Dough: make a sourdough starter with 150 ml lukewarm milk, one teaspoon granulated sugar, yeast and a little flour. Leave to rise for about 15 minutes. Sift the flour into a bowl, add the remaining sugar, egg yolks, um, softened butter, salt, lemon zest, the risen sourdough starter, the remaining lukewarm milk and work into a soft, non-sticky dough. Covered, leave to rise in a warm place for about one hour.
2.
Then roll out the dough on a floured board to a thickness of 1 cm and cut out with a round mould 5-6 cm in diameter. Cover with a tea towel and leave to prove for about 10 minutes.
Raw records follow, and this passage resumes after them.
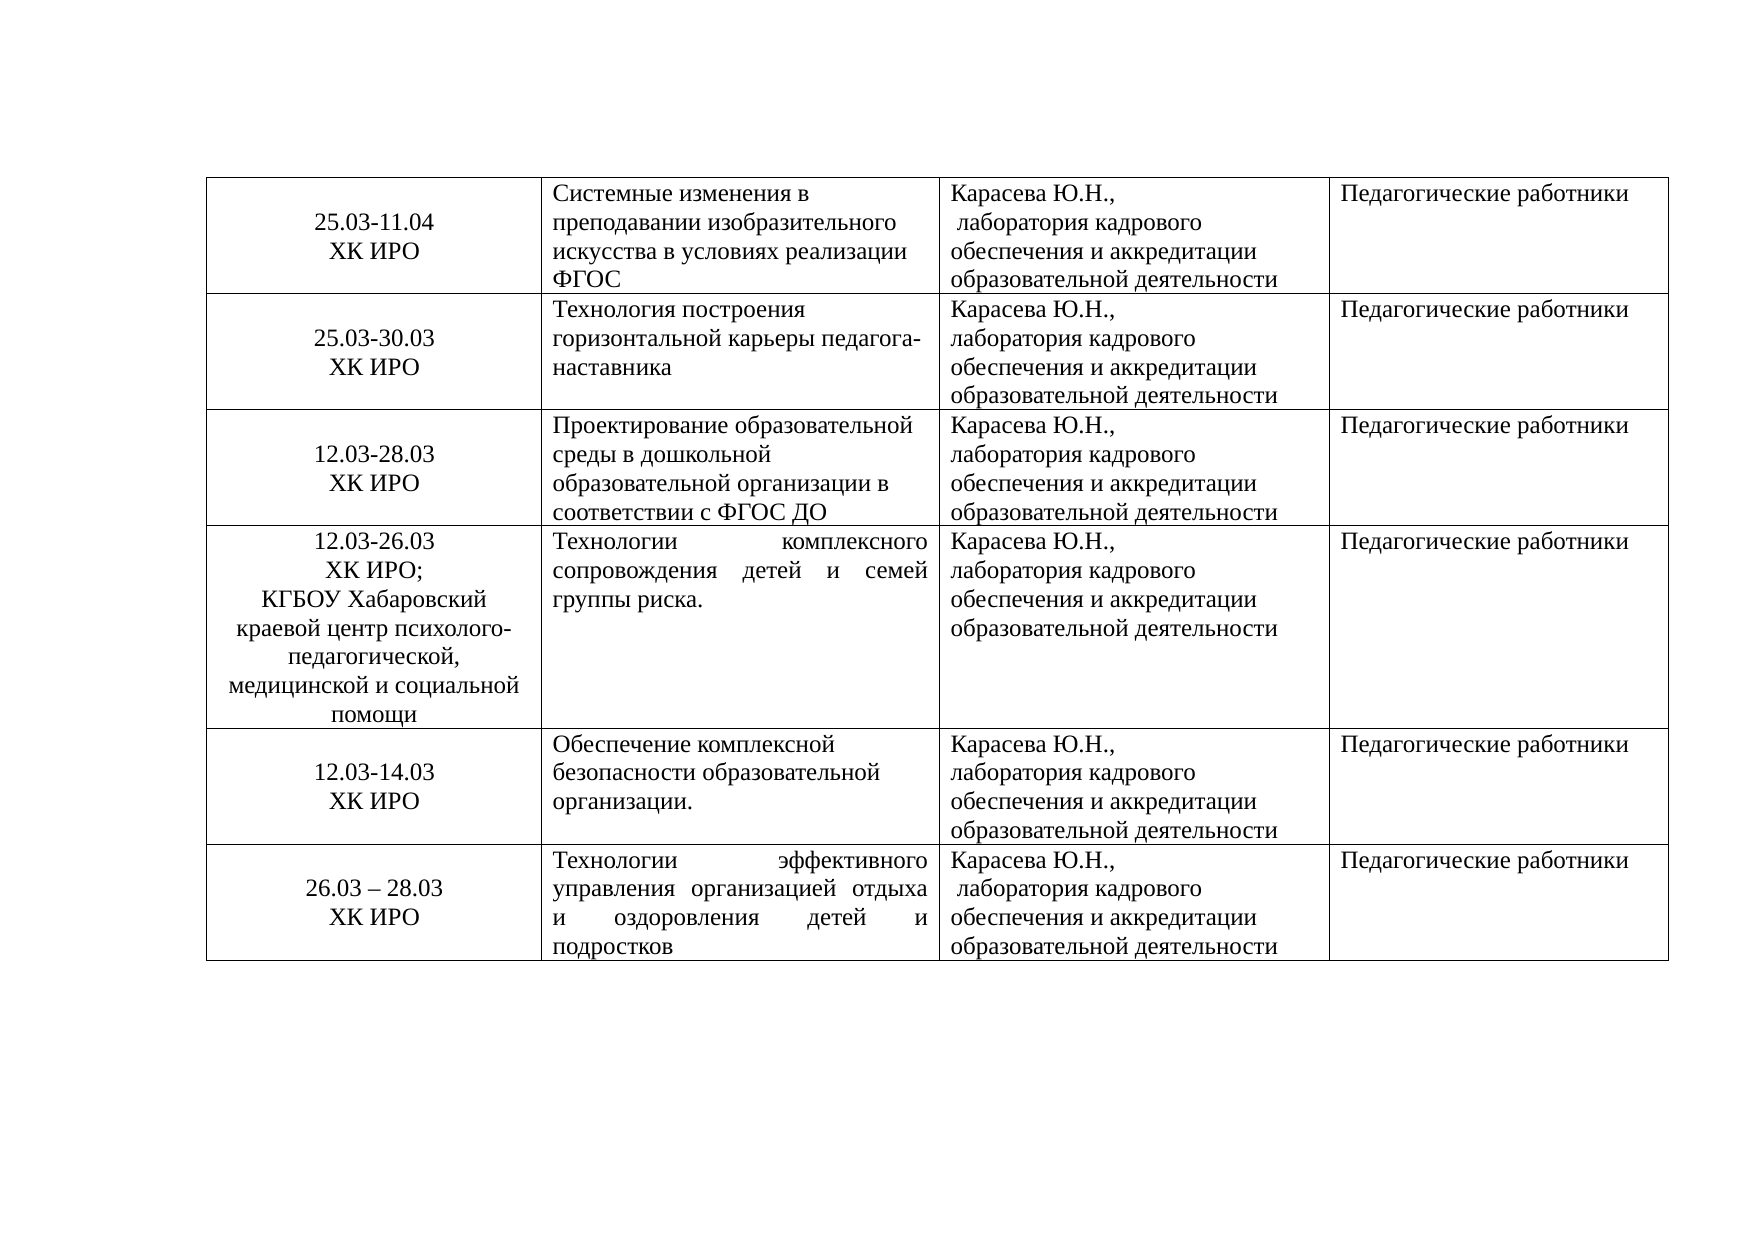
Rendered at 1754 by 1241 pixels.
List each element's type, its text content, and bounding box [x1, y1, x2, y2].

table_cell Педагогические работники [1330, 294, 1668, 409]
table_cell Карасева Ю.Н., лаборатория кадрового обеспечения и аккредитации образовательной деятельности [940, 729, 1329, 844]
table_cell Обеспечение комплексной безопасности образовательной организации. [542, 729, 939, 844]
table_cell Педагогические работники [1330, 526, 1668, 728]
table_cell 25.03-30.03 ХК ИРО [207, 294, 541, 409]
table_cell 25.03-11.04 ХК ИРО [207, 178, 541, 293]
table_cell Педагогические работники [1330, 410, 1668, 525]
table_cell 12.03-26.03 ХК ИРО; КГБОУ Хабаровский краевой центр психолого-педагогической, медицинской и социальной помощи [207, 526, 541, 728]
table_cell 12.03-28.03 ХК ИРО [207, 410, 541, 525]
table_cell Карасева Ю.Н., лаборатория кадрового обеспечения и аккредитации образовательной деятельности [940, 526, 1329, 728]
table_cell Системные изменения в преподавании изобразительного искусства в условиях реализации ФГОС [542, 178, 939, 293]
table_cell 12.03-14.03 ХК ИРО [207, 729, 541, 844]
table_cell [1330, 178, 1668, 293]
table_cell Проектирование образовательной среды в дошкольной образовательной организации в соответствии с ФГОС ДО [542, 410, 939, 525]
table_cell Карасева Ю.Н., лаборатория кадрового обеспечения и аккредитации образовательной деятельности [940, 410, 1329, 525]
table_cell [940, 178, 1329, 293]
table_cell Педагогические работники [1330, 845, 1668, 960]
table_cell Карасева Ю.Н., лаборатория кадрового обеспечения и аккредитации образовательной деятельности [940, 845, 1329, 960]
table_cell Технологии эффективного управления организацией отдыха и оздоровления детей и подростков [542, 845, 939, 960]
table_cell 26.03 – 28.03 ХК ИРО [207, 845, 541, 960]
table_cell Технология построения горизонтальной карьеры педагога-наставника [542, 294, 939, 409]
table_cell Технологии комплексного сопровождения детей и семей группы риска. [542, 526, 939, 728]
table_cell Педагогические работники [1330, 729, 1668, 844]
table_cell Карасева Ю.Н., лаборатория кадрового обеспечения и аккредитации образовательной деятельности [940, 294, 1329, 409]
Then make a well in the centre.
3.
Place the pit down and fry in more hot oil, 2 minutes on each side. Allow to drain on a paper napkin. When cool, sprinkle with powdered and vanilla sugar. Spoon the strawberry jam into the wells and decorate with the custard.
4.
Curd Cream: Whip the whipping cream with the Smeta-fix and a small teaspoon of icing sugar. Mix the cream cheese with the whipped cream, add vanilla sugar and icing sugar to taste. If the cream is too runny add the vanilla pudding without cooking the Golden Cob. Enjoy!